The reaver understood that much, though. The Darkness that flowed through it right now was so powerful that it could have very easily been extinguished by its master. It wouldn’t even have to do it on purpose. A mere accident would be enough to steal the spark that animated it and send it tumbling back into the maelstrom of souls that made up the Lich’s true self.
It did not fear such a fate, but only because it was made with hunger instead of fear. It had that in common with the rats, too. It, no, they were all named Ghroshian, and they were pure hunger. It seemed to the Lich, or at least it seemed to the reaver as it watched the Lich study the fragile souls of the creatures, that they had been part of something larger and stronger. Neither of the thing that studied nor the thing that was being studied knew exactly what that was, though.
This terrible conversation had started off with words and questions, but as the two things melded together in a whirling maelstrom of magic that communication became nonverbal, and eventually, it contained very few words at all. It had been imprisoned for so long that whole parts of its soul had shriveled to dust and were poorly understood. Some words like Malzekeen flickered by between the images, but it was unsure if that was a place or a person.
It was a cacophony of thoughts and images, and the revenant could only stand in mute awe as much of the details passed right through it. These rats were part of a hive mind, and they were old and already buried long before the Darkness had been born. It had been beaten by Siddrim and the other gods, as it had fought beside the worm and the wolf centuries earlier, but it had lost those names to the searing light they’d tried to purge the rodents with, and the Darkness their remains were imprisoned in afterward.
“Why couldn’t they slay you?” the Lich asked through its mouth when words finally returned to the conversation.

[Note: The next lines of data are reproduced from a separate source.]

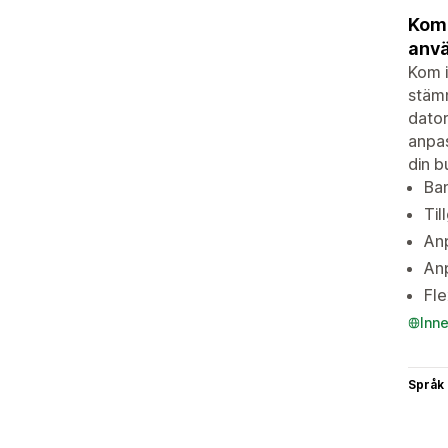
Kom 
anvä
Kom i
stämn
dator
anpas
din b
Ban
Til
Anp
Anp
Fle
Inn
Språk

“Can hunger ever truly be extinguished?” the rats asked in a ragged chorus. “Can war and conflict ever reduce hunger with their presence? Famines can be eliminated, and pestilences can be defeated, but some child, somewhere, will always go to bed somewhere, and we will be reborn there and start the cycle anew. The Lord of Light thought better of it. He trapped us so that we would always exist, and a new hunger could not be reborn without us.”
The answer made no sense to the reaver, but its master seemed satisfied with it.
The meager swarm swore their allegiance to the Lich there beneath Rahkin without an ounce of deception in their heart. Only then did the yellow magic of seeking and the purple wards of binding begin to fade to black, leaving the reaver standing there in a new darkness that was lit only by hundreds of tiny red eyes and no specific orders about what it was supposed to do next.
Unfortunately, when all was said and done, it was not given back its previous mission of mindless slaughter. Instead, it was forced to assist these rats in their new order: starvation. Though it would get to do some killing yet, that would be incidental to the larger goal.
The fall harvest was coming in now, and thanks to magic, it was better than it had any right to be. The humans were experiencing hope for the first time in a year because of that, and it would have to be not just stopped but reversed for the siege that lay ahead.
“Make them rue the day that they dared refuse my generous offer,” the Lich declared to both of them. “Make them weep and gnash their teeth until they have nothing left to eat but dust as the corpses of the fallen!”